__Your goal__:
Could you write out, exactly as they stand, only the lines in the listing below from the line with "left back paw: (588, 302)" to the line with "nose: (233, 539)", both ends included, without the pictures?

__Data listing__:
- - - - -

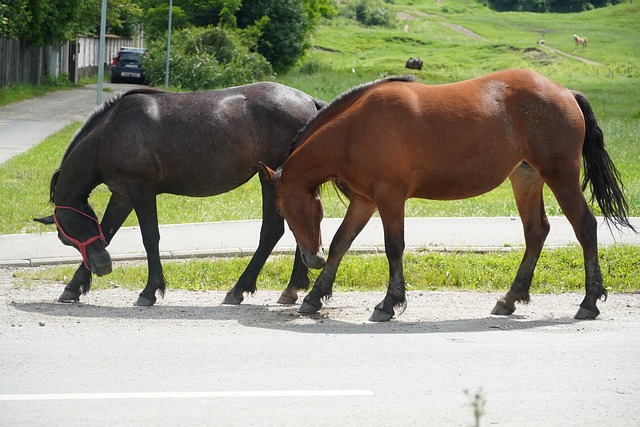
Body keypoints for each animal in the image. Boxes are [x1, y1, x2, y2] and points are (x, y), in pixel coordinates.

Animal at [33, 82, 324, 306]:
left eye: (63, 238)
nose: (103, 265)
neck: (110, 132)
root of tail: (310, 101)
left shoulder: (141, 191)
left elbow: (150, 238)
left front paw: (150, 291)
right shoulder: (122, 195)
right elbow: (107, 231)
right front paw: (74, 286)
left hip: (270, 178)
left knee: (273, 230)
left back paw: (240, 289)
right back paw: (291, 288)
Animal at [260, 70, 636, 322]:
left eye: (284, 208)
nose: (312, 258)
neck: (354, 128)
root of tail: (564, 92)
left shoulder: (389, 197)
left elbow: (394, 247)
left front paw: (389, 302)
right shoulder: (365, 200)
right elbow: (341, 242)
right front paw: (314, 296)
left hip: (560, 176)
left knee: (585, 227)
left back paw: (588, 302)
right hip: (526, 177)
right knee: (535, 232)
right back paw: (511, 298)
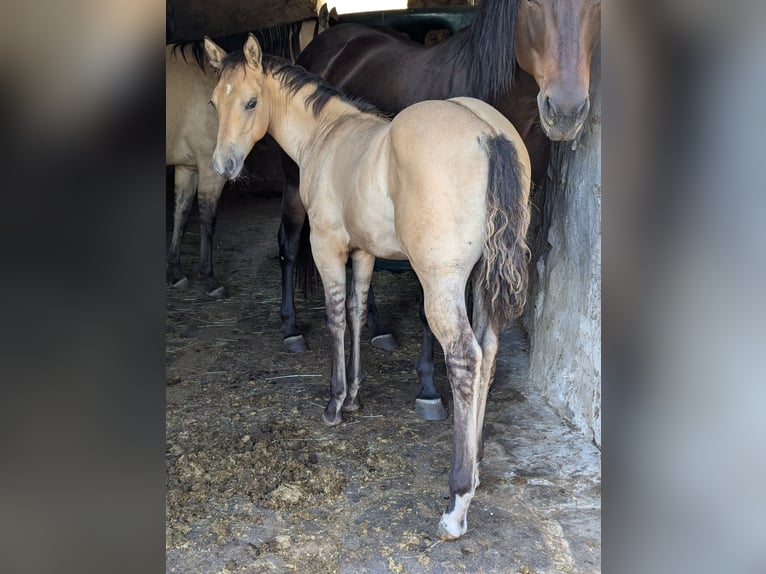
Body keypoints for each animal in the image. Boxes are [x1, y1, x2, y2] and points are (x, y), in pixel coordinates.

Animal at [165, 15, 328, 297]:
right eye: (213, 104)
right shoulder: (211, 170)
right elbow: (207, 219)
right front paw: (209, 278)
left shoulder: (187, 167)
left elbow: (181, 214)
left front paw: (175, 272)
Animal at [203, 34, 531, 541]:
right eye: (215, 102)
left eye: (251, 102)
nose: (225, 165)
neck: (327, 134)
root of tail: (489, 135)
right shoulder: (364, 251)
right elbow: (359, 312)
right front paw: (356, 396)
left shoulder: (327, 245)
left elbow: (337, 317)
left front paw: (336, 402)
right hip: (481, 279)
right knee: (489, 351)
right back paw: (475, 463)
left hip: (441, 283)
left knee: (465, 357)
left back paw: (458, 499)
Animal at [277, 0, 601, 420]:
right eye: (532, 4)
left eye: (597, 6)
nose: (565, 111)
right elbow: (427, 311)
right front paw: (429, 387)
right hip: (296, 191)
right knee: (288, 246)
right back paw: (291, 329)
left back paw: (379, 328)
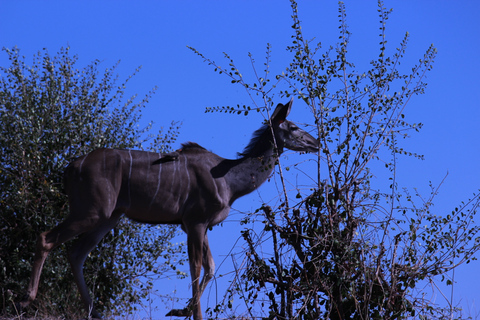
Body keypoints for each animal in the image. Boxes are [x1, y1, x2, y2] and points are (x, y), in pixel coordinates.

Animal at [18, 99, 318, 318]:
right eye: (292, 127)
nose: (315, 143)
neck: (230, 179)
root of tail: (70, 168)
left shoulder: (196, 225)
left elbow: (209, 267)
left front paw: (180, 310)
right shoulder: (195, 221)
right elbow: (196, 268)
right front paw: (192, 313)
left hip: (108, 218)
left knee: (76, 253)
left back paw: (92, 310)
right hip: (92, 212)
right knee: (47, 238)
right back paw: (26, 300)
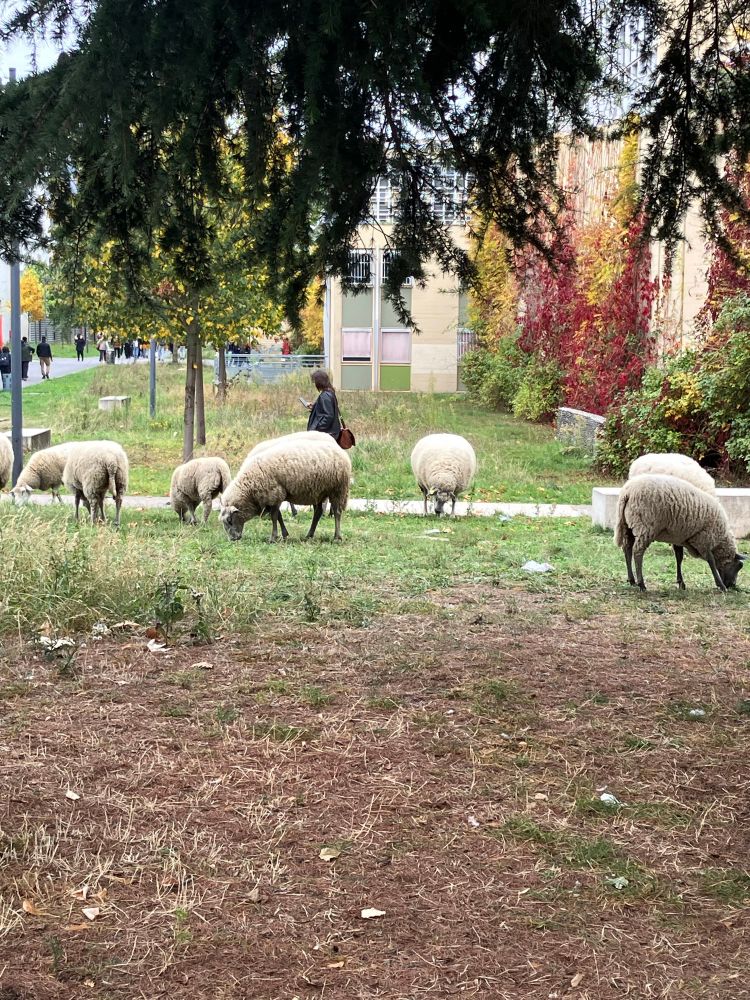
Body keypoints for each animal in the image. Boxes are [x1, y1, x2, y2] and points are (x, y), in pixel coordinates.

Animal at [220, 435, 351, 543]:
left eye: (230, 520)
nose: (233, 539)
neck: (249, 489)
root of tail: (341, 451)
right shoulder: (275, 497)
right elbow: (279, 516)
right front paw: (284, 534)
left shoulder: (274, 494)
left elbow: (274, 517)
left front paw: (273, 537)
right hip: (318, 491)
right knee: (318, 512)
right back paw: (309, 535)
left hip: (337, 489)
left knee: (337, 512)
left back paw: (337, 537)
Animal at [615, 474, 745, 592]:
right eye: (738, 566)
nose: (732, 585)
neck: (720, 538)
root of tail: (628, 492)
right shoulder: (703, 538)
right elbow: (711, 561)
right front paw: (721, 586)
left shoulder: (679, 537)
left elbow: (679, 557)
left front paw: (681, 582)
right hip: (646, 527)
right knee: (637, 552)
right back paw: (641, 584)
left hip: (627, 525)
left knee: (627, 549)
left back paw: (631, 580)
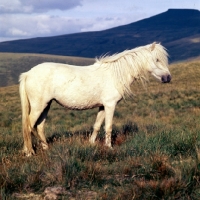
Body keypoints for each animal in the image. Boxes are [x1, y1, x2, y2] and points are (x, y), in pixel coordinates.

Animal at [19, 42, 171, 156]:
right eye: (157, 60)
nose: (168, 78)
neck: (114, 74)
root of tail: (28, 73)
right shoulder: (110, 105)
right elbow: (108, 127)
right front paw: (109, 147)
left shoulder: (103, 106)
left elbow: (97, 125)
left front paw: (91, 143)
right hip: (38, 106)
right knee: (28, 126)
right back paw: (29, 152)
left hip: (46, 105)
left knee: (39, 127)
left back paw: (45, 148)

- - - - -

__Response box__:
left back paw: (588, 302)
right hip: (526, 177)
right knee: (535, 232)
right back paw: (511, 298)
Body keypoints for each animal in the image. Boxes are [x1, y1, x2, y2] and points are (x, y), in pixel coordinates.

Animal at [165, 15, 328, 297]:
right eye: (213, 104)
right shoulder: (211, 170)
right elbow: (207, 219)
right front paw: (209, 278)
left shoulder: (187, 167)
left elbow: (181, 214)
left front paw: (175, 272)
Animal at [203, 34, 531, 541]:
right eye: (215, 102)
left eye: (251, 102)
nose: (225, 165)
neck: (327, 134)
root of tail: (489, 135)
right shoulder: (364, 251)
right elbow: (359, 312)
right front paw: (356, 396)
left shoulder: (327, 245)
left elbow: (337, 317)
left front paw: (336, 402)
right hip: (481, 279)
right knee: (489, 351)
right back paw: (475, 463)
left hip: (441, 283)
left knee: (465, 357)
left back paw: (458, 499)
Animal at [277, 0, 601, 420]:
right eye: (532, 4)
left eye: (597, 6)
nose: (565, 111)
right elbow: (427, 311)
right front paw: (429, 387)
right hip: (296, 191)
right knee: (288, 246)
right back paw: (291, 329)
left back paw: (379, 328)
Body keypoints for each animal in the image. Boxes are [x1, y1, x2, y2] and points are (x, y), in pixel coordinates.

Animal at [18, 99, 318, 318]:
right eye: (292, 127)
nose: (315, 143)
neck: (230, 179)
root of tail: (70, 168)
left shoulder: (196, 225)
left elbow: (209, 267)
left front paw: (180, 310)
right shoulder: (195, 221)
right elbow: (196, 268)
right front paw: (192, 313)
left hip: (108, 218)
left knee: (76, 253)
left back paw: (92, 310)
right hip: (92, 212)
right knee: (47, 238)
right back paw: (26, 300)
Body keypoints for each animal in the image. Boxes are [x1, y1, x2, y2] and points are (x, y), in pixel coordinates.

Animal at [220, 435, 351, 543]:
left eye: (230, 520)
nose: (233, 539)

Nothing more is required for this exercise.